__DATA FOR REVIEW__:
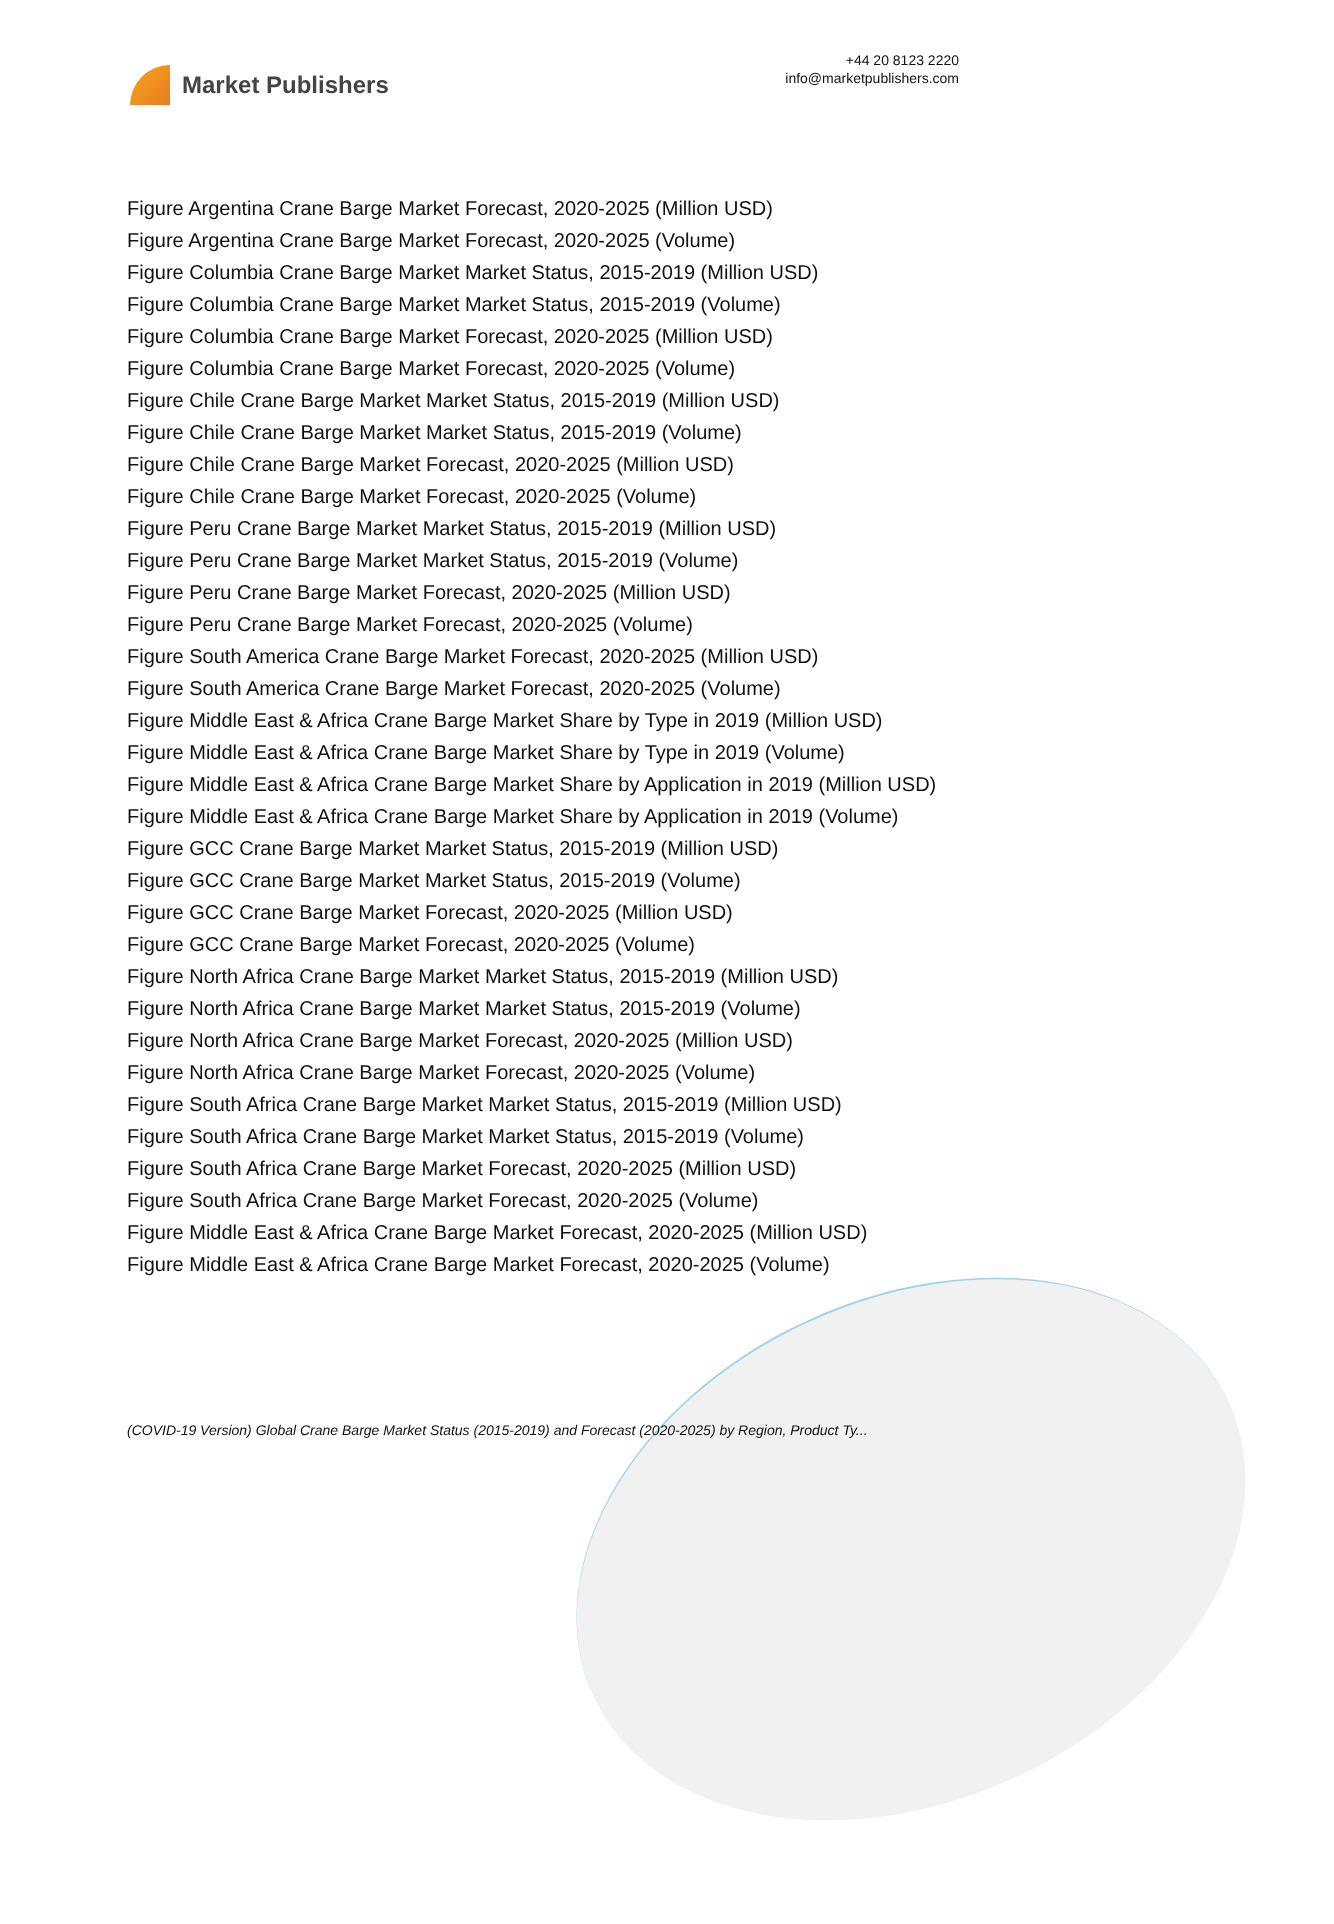Market Publishers
+44 20 8123 2220
info@marketpublishers.com
Figure Argentina Crane Barge Market Forecast, 2020-2025 (Million USD)
Figure Argentina Crane Barge Market Forecast, 2020-2025 (Volume)
Figure Columbia Crane Barge Market Market Status, 2015-2019 (Million USD)
Figure Columbia Crane Barge Market Market Status, 2015-2019 (Volume)
Figure Columbia Crane Barge Market Forecast, 2020-2025 (Million USD)
Figure Columbia Crane Barge Market Forecast, 2020-2025 (Volume)
Figure Chile Crane Barge Market Market Status, 2015-2019 (Million USD)
Figure Chile Crane Barge Market Market Status, 2015-2019 (Volume)
Figure Chile Crane Barge Market Forecast, 2020-2025 (Million USD)
Figure Chile Crane Barge Market Forecast, 2020-2025 (Volume)
Figure Peru Crane Barge Market Market Status, 2015-2019 (Million USD)
Figure Peru Crane Barge Market Market Status, 2015-2019 (Volume)
Figure Peru Crane Barge Market Forecast, 2020-2025 (Million USD)
Figure Peru Crane Barge Market Forecast, 2020-2025 (Volume)
Figure South America Crane Barge Market Forecast, 2020-2025 (Million USD)
Figure South America Crane Barge Market Forecast, 2020-2025 (Volume)
Figure Middle East & Africa Crane Barge Market Share by Type in 2019 (Million USD)
Figure Middle East & Africa Crane Barge Market Share by Type in 2019 (Volume)
Figure Middle East & Africa Crane Barge Market Share by Application in 2019 (Million USD)
Figure Middle East & Africa Crane Barge Market Share by Application in 2019 (Volume)
Figure GCC Crane Barge Market Market Status, 2015-2019 (Million USD)
Figure GCC Crane Barge Market Market Status, 2015-2019 (Volume)
Figure GCC Crane Barge Market Forecast, 2020-2025 (Million USD)
Figure GCC Crane Barge Market Forecast, 2020-2025 (Volume)
Figure North Africa Crane Barge Market Market Status, 2015-2019 (Million USD)
Figure North Africa Crane Barge Market Market Status, 2015-2019 (Volume)
Figure North Africa Crane Barge Market Forecast, 2020-2025 (Million USD)
Figure North Africa Crane Barge Market Forecast, 2020-2025 (Volume)
Figure South Africa Crane Barge Market Market Status, 2015-2019 (Million USD)
Figure South Africa Crane Barge Market Market Status, 2015-2019 (Volume)
Figure South Africa Crane Barge Market Forecast, 2020-2025 (Million USD)
Figure South Africa Crane Barge Market Forecast, 2020-2025 (Volume)
Figure Middle East & Africa Crane Barge Market Forecast, 2020-2025 (Million USD)
Figure Middle East & Africa Crane Barge Market Forecast, 2020-2025 (Volume)
(COVID-19 Version) Global Crane Barge Market Status (2015-2019) and Forecast (2020-2025) by Region, Product Ty...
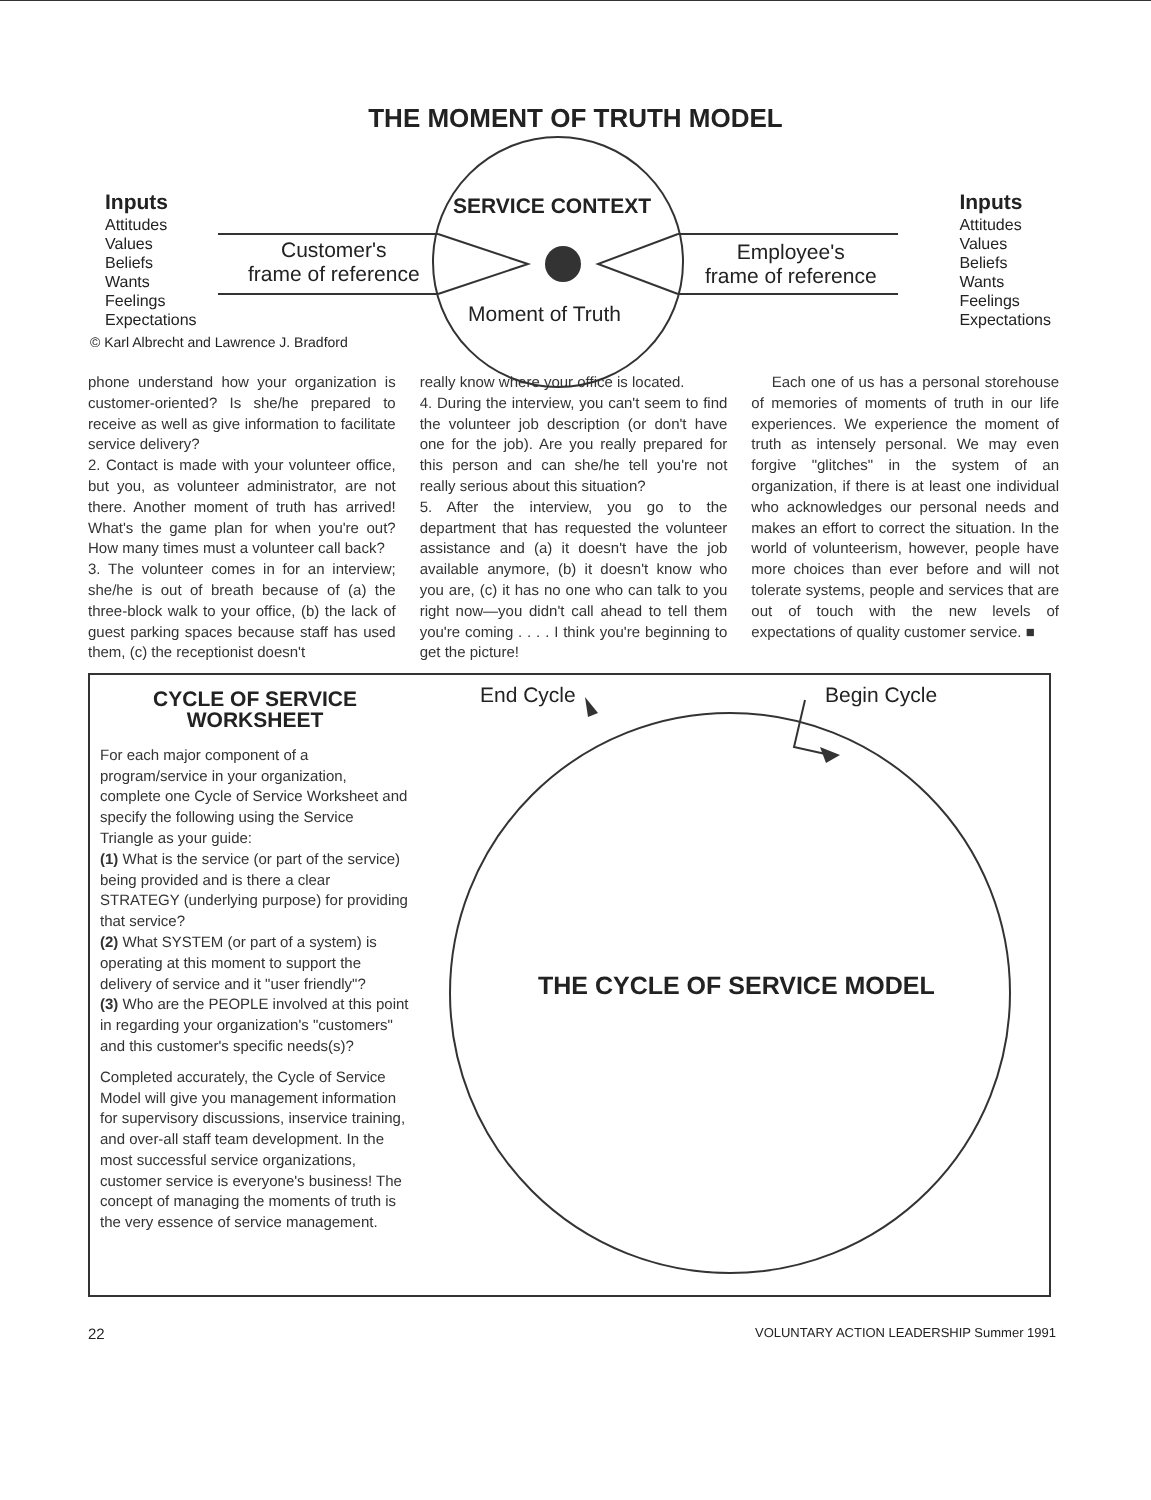THE MOMENT OF TRUTH MODEL
Inputs
Attitudes
Values
Beliefs
Wants
Feelings
Expectations
SERVICE CONTEXT
Customer's
frame of reference
Employee's
frame of reference
Moment of Truth
Inputs
Attitudes
Values
Beliefs
Wants
Feelings
Expectations
© Karl Albrecht and Lawrence J. Bradford
phone understand how your organization is customer-oriented? Is she/he prepared to receive as well as give information to facilitate service delivery?
2. Contact is made with your volunteer office, but you, as volunteer administrator, are not there. Another moment of truth has arrived! What's the game plan for when you're out? How many times must a volunteer call back?
3. The volunteer comes in for an interview; she/he is out of breath because of (a) the three-block walk to your office, (b) the lack of guest parking spaces because staff has used them, (c) the receptionist doesn't
really know where your office is located.
4. During the interview, you can't seem to find the volunteer job description (or don't have one for the job). Are you really prepared for this person and can she/he tell you're not really serious about this situation?
5. After the interview, you go to the department that has requested the volunteer assistance and (a) it doesn't have the job available anymore, (b) it doesn't know who you are, (c) it has no one who can talk to you right now—you didn't call ahead to tell them you're coming . . . . I think you're beginning to get the picture!
Each one of us has a personal storehouse of memories of moments of truth in our life experiences. We experience the moment of truth as intensely personal. We may even forgive "glitches" in the system of an organization, if there is at least one individual who acknowledges our personal needs and makes an effort to correct the situation. In the world of volunteerism, however, people have more choices than ever before and will not tolerate systems, people and services that are out of touch with the new levels of expectations of quality customer service. ■
CYCLE OF SERVICE
WORKSHEET
For each major component of a program/service in your organization, complete one Cycle of Service Worksheet and specify the following using the Service Triangle as your guide:
(1) What is the service (or part of the service) being provided and is there a clear STRATEGY (underlying purpose) for providing that service?
(2) What SYSTEM (or part of a system) is operating at this moment to support the delivery of service and it "user friendly"?
(3) Who are the PEOPLE involved at this point in regarding your organization's "customers" and this customer's specific needs(s)?
Completed accurately, the Cycle of Service Model will give you management information for supervisory discussions, inservice training, and over-all staff team development. In the most successful service organizations, customer service is everyone's business! The concept of managing the moments of truth is the very essence of service management.
End Cycle Begin Cycle
THE CYCLE OF SERVICE MODEL
22 VOLUNTARY ACTION LEADERSHIP Summer 1991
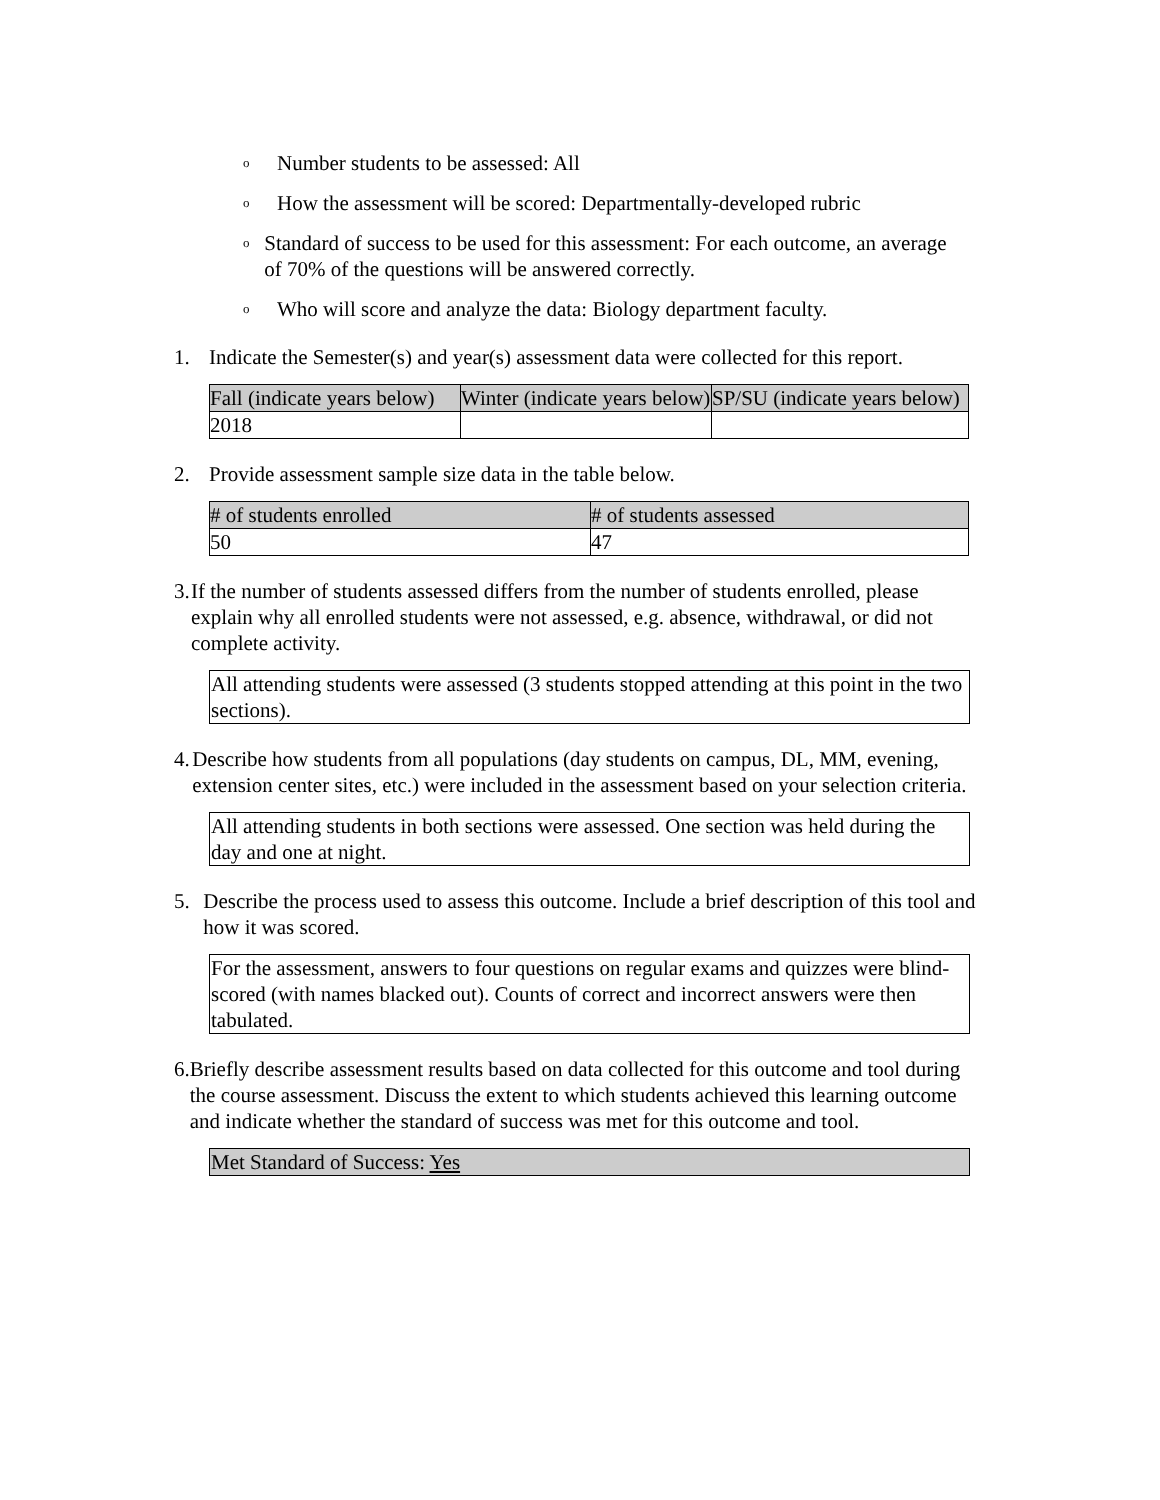o Number students to be assessed: All
o How the assessment will be scored: Departmentally-developed rubric
o Standard of success to be used for this assessment: For each outcome, an average of 70% of the questions will be answered correctly.
o Who will score and analyze the data: Biology department faculty.
1. Indicate the Semester(s) and year(s) assessment data were collected for this report.
| Fall (indicate years below) | Winter (indicate years below) | SP/SU (indicate years below) |
| 2018 | | |
2. Provide assessment sample size data in the table below.
| # of students enrolled | # of students assessed |
| 50 | 47 |
3. If the number of students assessed differs from the number of students enrolled, please explain why all enrolled students were not assessed, e.g. absence, withdrawal, or did not complete activity.
All attending students were assessed (3 students stopped attending at this point in the two sections).
4. Describe how students from all populations (day students on campus, DL, MM, evening, extension center sites, etc.) were included in the assessment based on your selection criteria.
All attending students in both sections were assessed. One section was held during the day and one at night.
5. Describe the process used to assess this outcome. Include a brief description of this tool and how it was scored.
For the assessment, answers to four questions on regular exams and quizzes were blind-scored (with names blacked out). Counts of correct and incorrect answers were then tabulated.
6. Briefly describe assessment results based on data collected for this outcome and tool during the course assessment. Discuss the extent to which students achieved this learning outcome and indicate whether the standard of success was met for this outcome and tool.
Met Standard of Success: Yes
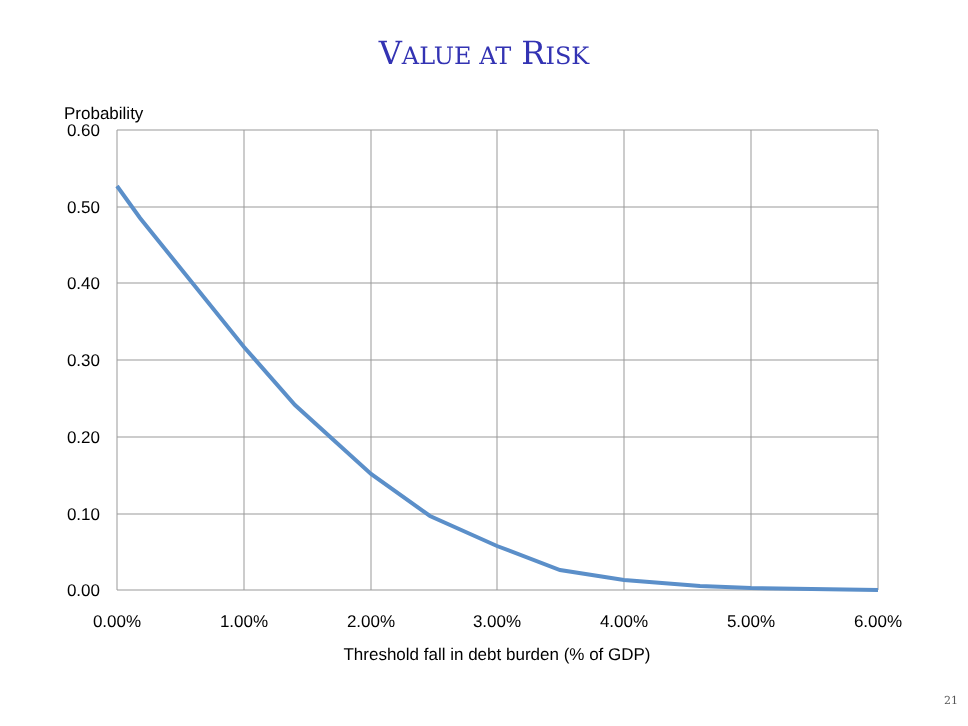VALUE AT RISK
Probability
0.60
0.50
0.40
0.30
0.20
0.10
0.00
0.00%
1.00%
2.00%
3.00%
4.00%
5.00%
6.00%
Threshold fall in debt burden (% of GDP)
21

__DIRECTIONS FOR THIS TASK__: Take every line from the data that contains the word "attending".

__YOUR SOLUTION__:
All attending students were assessed (3 students stopped attending at this point in the two sections).
All attending students in both sections were assessed. One section was held during the day and one at night.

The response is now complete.